Supplied material: Begin
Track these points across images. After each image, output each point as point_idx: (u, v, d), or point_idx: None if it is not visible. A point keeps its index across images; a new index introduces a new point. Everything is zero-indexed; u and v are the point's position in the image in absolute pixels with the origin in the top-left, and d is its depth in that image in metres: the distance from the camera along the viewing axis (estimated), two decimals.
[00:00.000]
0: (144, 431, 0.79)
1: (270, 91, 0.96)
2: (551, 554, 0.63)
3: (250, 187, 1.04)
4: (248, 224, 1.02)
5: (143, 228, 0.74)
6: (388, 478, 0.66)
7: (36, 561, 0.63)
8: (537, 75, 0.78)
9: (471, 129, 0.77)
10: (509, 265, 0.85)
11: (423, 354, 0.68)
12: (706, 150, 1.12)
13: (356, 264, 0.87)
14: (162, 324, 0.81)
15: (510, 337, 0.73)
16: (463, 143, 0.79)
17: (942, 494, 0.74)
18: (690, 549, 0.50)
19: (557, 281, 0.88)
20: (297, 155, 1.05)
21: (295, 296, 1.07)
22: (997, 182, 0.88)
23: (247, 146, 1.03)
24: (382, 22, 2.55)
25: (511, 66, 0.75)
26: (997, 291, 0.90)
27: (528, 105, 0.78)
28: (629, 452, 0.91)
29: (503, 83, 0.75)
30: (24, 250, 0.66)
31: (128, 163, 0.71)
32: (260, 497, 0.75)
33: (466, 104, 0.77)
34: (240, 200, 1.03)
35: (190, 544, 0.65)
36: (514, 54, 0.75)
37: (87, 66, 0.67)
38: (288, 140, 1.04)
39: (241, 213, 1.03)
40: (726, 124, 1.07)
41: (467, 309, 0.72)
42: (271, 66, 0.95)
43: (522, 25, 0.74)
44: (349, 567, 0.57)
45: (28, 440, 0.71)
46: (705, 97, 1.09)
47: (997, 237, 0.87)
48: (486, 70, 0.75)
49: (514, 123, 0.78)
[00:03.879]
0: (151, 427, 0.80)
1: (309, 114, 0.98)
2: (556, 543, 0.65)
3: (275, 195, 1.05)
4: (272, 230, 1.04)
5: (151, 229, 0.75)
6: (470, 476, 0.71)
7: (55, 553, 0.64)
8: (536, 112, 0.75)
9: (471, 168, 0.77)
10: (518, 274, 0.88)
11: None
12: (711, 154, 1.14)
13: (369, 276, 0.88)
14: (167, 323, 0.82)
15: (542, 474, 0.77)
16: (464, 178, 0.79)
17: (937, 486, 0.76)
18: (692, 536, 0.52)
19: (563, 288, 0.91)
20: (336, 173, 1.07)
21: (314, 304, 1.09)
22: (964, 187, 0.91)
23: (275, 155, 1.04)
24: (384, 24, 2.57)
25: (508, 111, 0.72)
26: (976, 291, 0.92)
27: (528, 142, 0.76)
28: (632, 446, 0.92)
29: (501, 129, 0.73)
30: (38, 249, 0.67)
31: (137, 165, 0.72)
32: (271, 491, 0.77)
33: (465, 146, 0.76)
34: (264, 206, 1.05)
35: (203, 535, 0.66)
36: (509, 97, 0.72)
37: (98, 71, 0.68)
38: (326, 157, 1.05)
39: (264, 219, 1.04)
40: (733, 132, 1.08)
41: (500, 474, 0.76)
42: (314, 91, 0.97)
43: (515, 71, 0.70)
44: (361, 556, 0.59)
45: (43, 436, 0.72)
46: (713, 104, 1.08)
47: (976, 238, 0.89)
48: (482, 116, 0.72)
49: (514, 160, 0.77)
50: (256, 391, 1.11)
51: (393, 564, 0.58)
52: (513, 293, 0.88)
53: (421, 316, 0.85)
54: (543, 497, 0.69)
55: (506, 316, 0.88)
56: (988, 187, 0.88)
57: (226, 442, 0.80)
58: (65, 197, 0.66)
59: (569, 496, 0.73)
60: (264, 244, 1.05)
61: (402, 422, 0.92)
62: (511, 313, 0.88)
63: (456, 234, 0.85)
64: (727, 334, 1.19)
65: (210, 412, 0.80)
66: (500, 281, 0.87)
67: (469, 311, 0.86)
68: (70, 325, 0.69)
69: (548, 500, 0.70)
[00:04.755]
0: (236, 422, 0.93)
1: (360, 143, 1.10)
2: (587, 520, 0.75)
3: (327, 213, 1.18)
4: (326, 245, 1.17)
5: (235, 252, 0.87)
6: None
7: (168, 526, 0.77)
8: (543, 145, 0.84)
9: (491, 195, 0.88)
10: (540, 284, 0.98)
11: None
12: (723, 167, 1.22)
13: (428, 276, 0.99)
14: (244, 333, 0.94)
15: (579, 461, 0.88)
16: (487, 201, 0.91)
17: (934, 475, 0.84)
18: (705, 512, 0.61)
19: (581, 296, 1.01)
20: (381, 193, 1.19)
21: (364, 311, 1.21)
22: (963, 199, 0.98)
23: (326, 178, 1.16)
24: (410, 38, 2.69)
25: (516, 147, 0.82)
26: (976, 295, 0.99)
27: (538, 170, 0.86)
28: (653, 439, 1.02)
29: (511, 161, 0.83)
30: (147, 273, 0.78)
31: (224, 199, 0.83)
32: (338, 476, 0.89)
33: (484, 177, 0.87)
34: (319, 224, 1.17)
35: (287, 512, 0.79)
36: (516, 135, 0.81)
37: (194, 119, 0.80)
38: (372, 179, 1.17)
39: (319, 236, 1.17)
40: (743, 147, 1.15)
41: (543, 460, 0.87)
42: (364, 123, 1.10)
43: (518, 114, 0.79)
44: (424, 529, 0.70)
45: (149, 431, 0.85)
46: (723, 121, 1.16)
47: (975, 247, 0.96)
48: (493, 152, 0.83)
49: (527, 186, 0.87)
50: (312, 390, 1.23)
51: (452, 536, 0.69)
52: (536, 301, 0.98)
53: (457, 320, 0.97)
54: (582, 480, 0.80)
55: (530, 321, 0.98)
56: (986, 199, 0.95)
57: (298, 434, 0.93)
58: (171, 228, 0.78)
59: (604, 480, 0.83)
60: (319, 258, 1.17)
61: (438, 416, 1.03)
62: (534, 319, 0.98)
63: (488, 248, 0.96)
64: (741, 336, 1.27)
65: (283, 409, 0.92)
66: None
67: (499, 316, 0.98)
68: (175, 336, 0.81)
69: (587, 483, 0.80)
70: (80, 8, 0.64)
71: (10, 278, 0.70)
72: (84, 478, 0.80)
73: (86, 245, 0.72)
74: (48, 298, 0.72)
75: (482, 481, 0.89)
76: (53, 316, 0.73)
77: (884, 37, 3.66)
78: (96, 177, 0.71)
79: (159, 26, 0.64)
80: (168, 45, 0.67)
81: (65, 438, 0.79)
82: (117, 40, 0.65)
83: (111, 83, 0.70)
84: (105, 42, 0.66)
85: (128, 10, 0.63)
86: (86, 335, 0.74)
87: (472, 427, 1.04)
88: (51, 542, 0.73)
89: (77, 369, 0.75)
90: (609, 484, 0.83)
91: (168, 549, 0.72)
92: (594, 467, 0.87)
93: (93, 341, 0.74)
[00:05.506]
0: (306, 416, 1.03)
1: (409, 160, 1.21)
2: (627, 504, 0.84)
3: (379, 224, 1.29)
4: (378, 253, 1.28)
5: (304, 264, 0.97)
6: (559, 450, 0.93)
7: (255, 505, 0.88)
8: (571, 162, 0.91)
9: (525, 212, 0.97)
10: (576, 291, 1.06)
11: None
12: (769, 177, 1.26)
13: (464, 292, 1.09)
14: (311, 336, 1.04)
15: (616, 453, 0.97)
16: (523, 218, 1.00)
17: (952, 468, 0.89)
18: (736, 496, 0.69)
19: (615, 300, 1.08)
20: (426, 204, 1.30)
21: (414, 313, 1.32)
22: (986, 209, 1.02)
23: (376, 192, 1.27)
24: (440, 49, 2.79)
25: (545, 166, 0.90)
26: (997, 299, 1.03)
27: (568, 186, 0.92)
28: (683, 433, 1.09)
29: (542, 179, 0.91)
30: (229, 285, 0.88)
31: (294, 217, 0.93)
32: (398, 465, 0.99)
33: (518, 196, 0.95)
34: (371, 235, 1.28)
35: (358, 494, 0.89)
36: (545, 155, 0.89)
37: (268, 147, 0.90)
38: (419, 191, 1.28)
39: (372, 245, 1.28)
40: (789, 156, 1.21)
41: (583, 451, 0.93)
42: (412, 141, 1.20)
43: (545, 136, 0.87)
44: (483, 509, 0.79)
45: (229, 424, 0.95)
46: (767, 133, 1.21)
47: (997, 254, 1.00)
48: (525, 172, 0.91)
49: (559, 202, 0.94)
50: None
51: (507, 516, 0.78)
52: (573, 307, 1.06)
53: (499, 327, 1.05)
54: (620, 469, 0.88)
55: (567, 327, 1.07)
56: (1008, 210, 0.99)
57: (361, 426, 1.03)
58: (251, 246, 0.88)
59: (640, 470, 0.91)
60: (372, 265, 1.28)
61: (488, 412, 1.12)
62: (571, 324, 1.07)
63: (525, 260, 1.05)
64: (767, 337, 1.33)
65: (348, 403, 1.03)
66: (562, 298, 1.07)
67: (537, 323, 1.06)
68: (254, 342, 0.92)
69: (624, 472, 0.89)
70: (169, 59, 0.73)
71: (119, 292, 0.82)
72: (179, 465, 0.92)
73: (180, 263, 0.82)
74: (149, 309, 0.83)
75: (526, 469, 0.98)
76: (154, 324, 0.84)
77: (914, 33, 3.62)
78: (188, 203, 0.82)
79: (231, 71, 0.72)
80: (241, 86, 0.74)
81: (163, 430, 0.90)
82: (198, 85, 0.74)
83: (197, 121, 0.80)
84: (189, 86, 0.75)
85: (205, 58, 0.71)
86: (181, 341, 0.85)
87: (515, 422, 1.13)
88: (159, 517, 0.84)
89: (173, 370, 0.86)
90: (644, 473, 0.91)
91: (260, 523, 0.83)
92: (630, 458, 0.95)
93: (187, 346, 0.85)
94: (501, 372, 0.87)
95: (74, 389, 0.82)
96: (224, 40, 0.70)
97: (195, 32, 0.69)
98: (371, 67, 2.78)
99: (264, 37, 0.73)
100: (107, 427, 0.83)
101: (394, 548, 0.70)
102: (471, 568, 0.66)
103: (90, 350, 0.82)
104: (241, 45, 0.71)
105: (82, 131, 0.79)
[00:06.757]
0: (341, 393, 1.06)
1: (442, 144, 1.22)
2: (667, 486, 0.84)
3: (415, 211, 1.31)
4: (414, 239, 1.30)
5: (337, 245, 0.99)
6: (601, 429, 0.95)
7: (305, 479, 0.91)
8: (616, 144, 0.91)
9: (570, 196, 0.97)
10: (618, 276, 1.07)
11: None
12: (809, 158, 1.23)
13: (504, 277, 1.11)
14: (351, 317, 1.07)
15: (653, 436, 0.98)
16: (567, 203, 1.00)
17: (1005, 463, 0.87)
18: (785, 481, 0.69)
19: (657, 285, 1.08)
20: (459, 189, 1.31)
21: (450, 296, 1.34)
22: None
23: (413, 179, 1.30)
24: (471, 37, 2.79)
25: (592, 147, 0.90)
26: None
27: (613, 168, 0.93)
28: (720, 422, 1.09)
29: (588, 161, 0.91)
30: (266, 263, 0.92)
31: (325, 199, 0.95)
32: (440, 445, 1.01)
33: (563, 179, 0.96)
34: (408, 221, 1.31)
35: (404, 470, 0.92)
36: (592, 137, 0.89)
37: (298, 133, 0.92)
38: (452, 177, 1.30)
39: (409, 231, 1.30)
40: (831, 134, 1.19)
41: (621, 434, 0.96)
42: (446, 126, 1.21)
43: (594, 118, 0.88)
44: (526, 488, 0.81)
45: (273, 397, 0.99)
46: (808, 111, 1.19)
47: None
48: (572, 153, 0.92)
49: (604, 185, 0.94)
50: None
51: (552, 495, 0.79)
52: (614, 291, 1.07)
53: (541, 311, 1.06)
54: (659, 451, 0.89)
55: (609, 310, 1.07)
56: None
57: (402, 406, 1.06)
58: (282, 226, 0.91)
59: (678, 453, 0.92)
Supplied material: End
→ Task description: Lines from the top of the entries through the line with "0: (144, 431, 0.79)" are to be transcribed exactly, and nothing more.

→ Written response:
Track these points across images. After each image, output each point as point_idx: (u, v, d), or point_idx: None if it is not visible. A point keeps its index across images; a new index introduces a new point. Everything is zero-indexed; u and v are the point's position in the image in absolute pixels with the origin in the top-left, and d is its depth in that image in metres: the distance from the camera along the viewing axis (estimated), two decimals.
[00:00.000]
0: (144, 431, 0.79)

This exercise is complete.